Having experienced well over 200 recent games this year, I'm formally closing the book on 2025. My annual roundup is published, and I'm satisfied with the ultimate rankings, despite being aware numerous excellent games may have dropped through the cracks. At this point, it's plan is to other than unwind, disconnect briefly, and perhaps take a refreshing hike in the— well, shoot, discovered one more amazing experience. And just like that, goodbye to my intentions!
During my casual gaming time, typically earmarked for a handful of quirky titles, I've discovered what might become my first favorite game of 2026. Sol Cesto is a peculiar roguelike for Windows PC that deconstructs a classic labyrinth explorer into a luck-based game of high stakes risk and reward. Take this as a preview for the in-the-know: If you relish in knowing about a game before it's cool, test out Sol Cesto so you can punch a hole in your indie credit card.
Sol Cesto is a tactical roguelike that's different from everything I've ever played. The premise is that you must venture into a dungeon, descending floor after floor in search of the sun, which has vanished from its world. Mechanically, that makes for some standard crawl progression. Pick a hero with their own parameters and powers, fight through each level of monsters, pick up some stat improvements (in the form of teeth), and overcome a few biome bosses. Simple enough!
How you truly navigate a area, is unique. Whenever you start another stage, you're shown a four-by-four matrix of boxes. All spaces either contains a monster, a loot box, a trap, or a health-restoring fruit. To explore a room, you just select on one of the four rows, but the specific tile you land in is up to chance.
You may face a row with two monsters, a strawberry, and a treasure chest in it. You begin with a 25% chance of hitting any given square in a row.
Subsequently, your odds shift. The question becomes: Do you take the risk, or do you choose on a different row first and attempt some safer moves early? Herein lies the risk-reward dynamic in action in Sol Cesto, and it's engrossing once you get an understanding of it.
The meta-layer is that your percentages can be shaped through a run by collecting teeth that change what things you're drawn toward.
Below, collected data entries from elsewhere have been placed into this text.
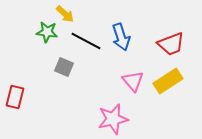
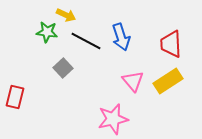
yellow arrow: moved 1 px right, 1 px down; rotated 18 degrees counterclockwise
red trapezoid: rotated 108 degrees clockwise
gray square: moved 1 px left, 1 px down; rotated 24 degrees clockwise
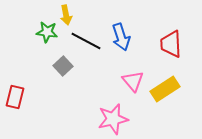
yellow arrow: rotated 54 degrees clockwise
gray square: moved 2 px up
yellow rectangle: moved 3 px left, 8 px down
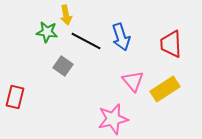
gray square: rotated 12 degrees counterclockwise
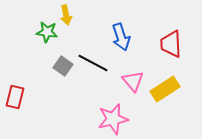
black line: moved 7 px right, 22 px down
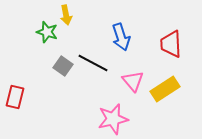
green star: rotated 10 degrees clockwise
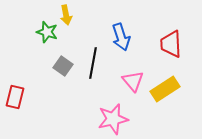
black line: rotated 72 degrees clockwise
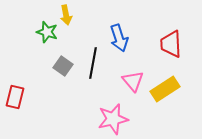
blue arrow: moved 2 px left, 1 px down
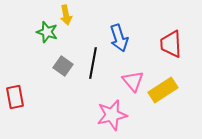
yellow rectangle: moved 2 px left, 1 px down
red rectangle: rotated 25 degrees counterclockwise
pink star: moved 1 px left, 4 px up
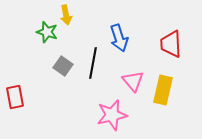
yellow rectangle: rotated 44 degrees counterclockwise
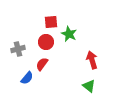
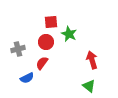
red semicircle: moved 1 px up
blue semicircle: rotated 24 degrees clockwise
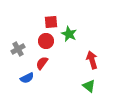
red circle: moved 1 px up
gray cross: rotated 16 degrees counterclockwise
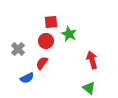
gray cross: rotated 16 degrees counterclockwise
green triangle: moved 2 px down
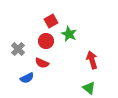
red square: moved 1 px up; rotated 24 degrees counterclockwise
red semicircle: rotated 104 degrees counterclockwise
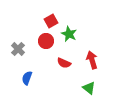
red semicircle: moved 22 px right
blue semicircle: rotated 136 degrees clockwise
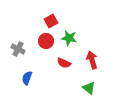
green star: moved 4 px down; rotated 14 degrees counterclockwise
gray cross: rotated 16 degrees counterclockwise
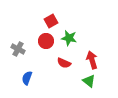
green triangle: moved 7 px up
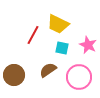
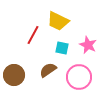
yellow trapezoid: moved 3 px up
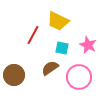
brown semicircle: moved 2 px right, 2 px up
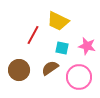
pink star: moved 1 px left, 1 px down; rotated 12 degrees counterclockwise
brown circle: moved 5 px right, 5 px up
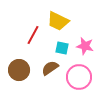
pink star: moved 2 px left
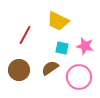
red line: moved 8 px left
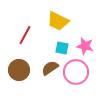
pink circle: moved 3 px left, 5 px up
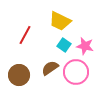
yellow trapezoid: moved 2 px right
cyan square: moved 2 px right, 3 px up; rotated 24 degrees clockwise
brown circle: moved 5 px down
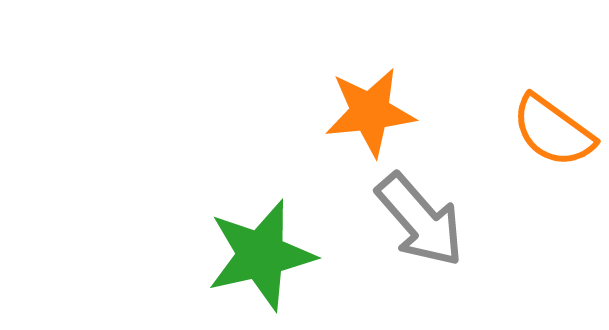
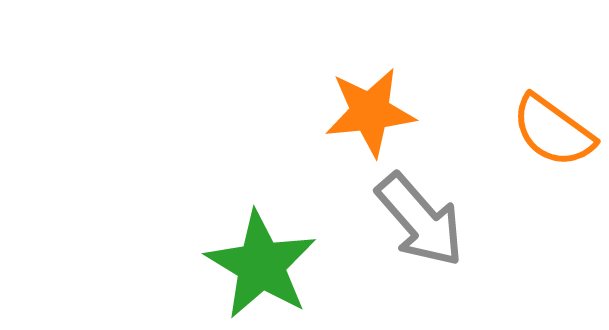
green star: moved 10 px down; rotated 28 degrees counterclockwise
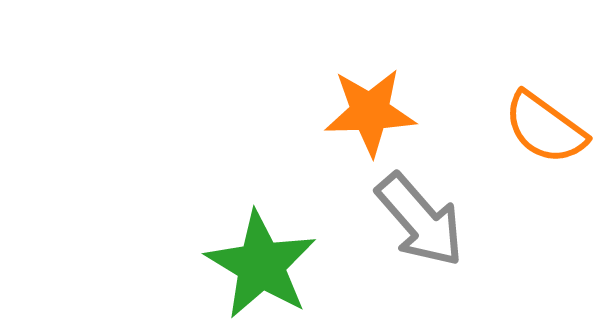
orange star: rotated 4 degrees clockwise
orange semicircle: moved 8 px left, 3 px up
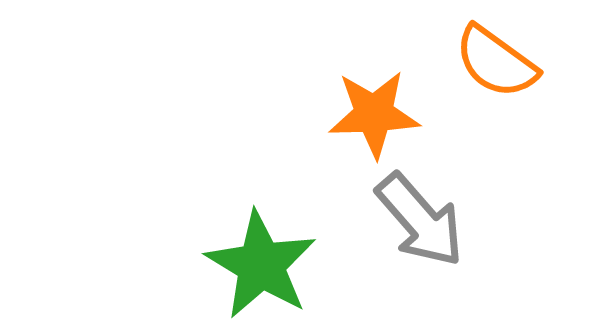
orange star: moved 4 px right, 2 px down
orange semicircle: moved 49 px left, 66 px up
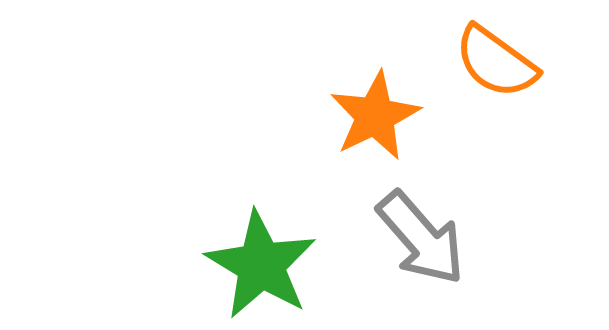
orange star: moved 1 px right, 2 px down; rotated 24 degrees counterclockwise
gray arrow: moved 1 px right, 18 px down
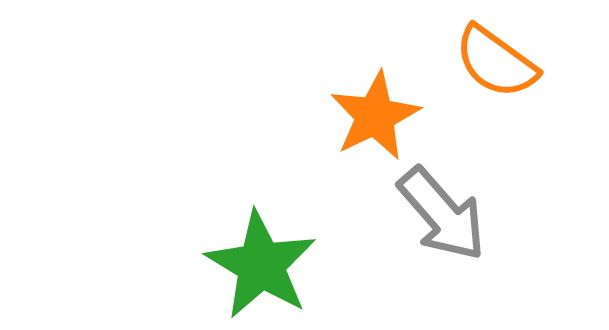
gray arrow: moved 21 px right, 24 px up
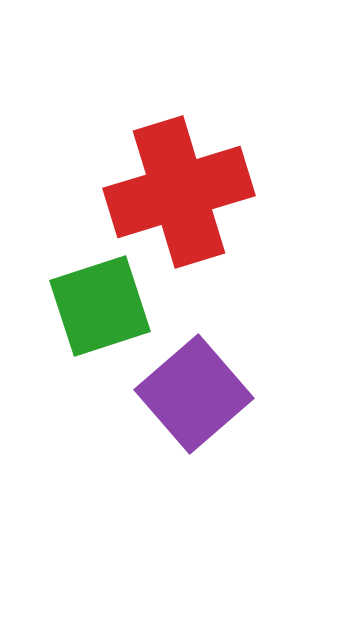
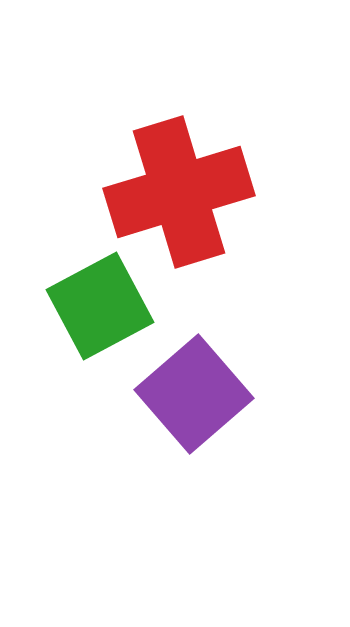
green square: rotated 10 degrees counterclockwise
To illustrate, you may obtain a perk that will decrease your odds of hitting a trap, but will concurrently lower the odds of getting a treasure chest too.
The customization choices are not endless, but it provides ample to experiment with to enable you to influence probabilities according to your strategy.
Unsurprisingly, it's still a game of chance. You constantly face the chance that you have an 80% chance to select the square you want but wind up hitting on an enemy that would deplete your last bit of health. All selections is a gamble, so a persistent nervousness exists as you clear a floor out and determine if to press onward or to advance to the subsequent stage instead of testing fate.
Tools such as destructive ordnance help cut down the chance, just like some special skills. A particular character's special power, activated once selecting four tiles, enables you to click on a column instead of a horizontal line for that move. If you play this move wisely, you can hold that ability for the right moment to circumvent a perilous selection. There's a shocking degree of depth in the seemingly straightforward task of clicking.
Sol Cesto is still in its preview phase, and it has a final update scheduled before the final game is released. Another playable adventurer and a fresh guardian are expected to drop sometime in January. The official version may not be long after, but the studio haven't set a final date yet.
No matter when the complete game arrives, you should consider put Sol Cesto on your wishlist. I've been positively obsessed with it, uncovering each of small details and banking my earned gold in each run to reveal a continuous trickle of meta progression rewards, such as new characters and items I can buy mid-attempt. As of now, I am yet to completed the dungeon, and I have a sense I'll still be pursuing that objective when the full version launches. I'm committed for the complete journey.
A passionate writer and digital storyteller with over a decade of experience in content creation and blogging.